Linking crop productivity, market participation and technology use among smallholder farmers: Evidence from Uganda
Dablin Mpuuga, Sawuya Nakijoba, Ambrose Ogwang, Duncan Boughton, & Rui Benfica
In this paper, we establish a link between crop productivity, crop market participation and agricultural technology use among smallholder farmers. We utilise the latest four waves of the Uganda National Panel Survey – 2013/2014, 2015/2016, 2018/2019, and 2019/2020. First, we test for the complementarity of agricultural technology use among smallholder farmers, but we find no evidence for the combined effect of organic and inorganic fertilisers, as well as pesticides and organic fertilisers, on crop yields, which depicts a lack of complementarity.
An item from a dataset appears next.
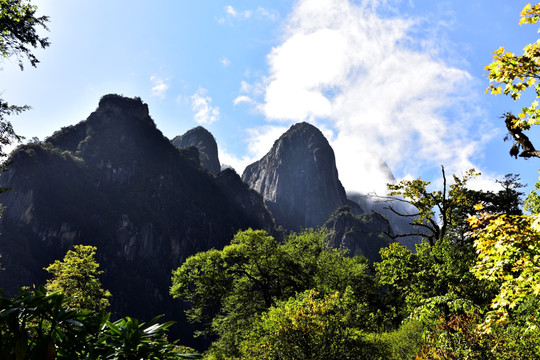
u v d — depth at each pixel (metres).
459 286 11.59
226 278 30.03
However, we find a strong individual effect of organic fertilisers on cassava, beans and coffee yields. Second, we use a two-step factor analysis to construct four technology sub-indexes for improved seeds, pesticides, organic and inorganic fertilisers in the first step, and the overall agricultural technology index in the second step. The results reaffirm the positive effect of agricultural technology use on cassava and coffee yields. Third, when we measure crop productivity as farm productivity, we find that a unit increase in inorganic fertilisers increases farm productivity by 69%. However, we do not see this strong effect of inorganic fertilisers on our partial measure of crop productivity – crop yields. Lastly, we show that crop yields are the most critical for market participation.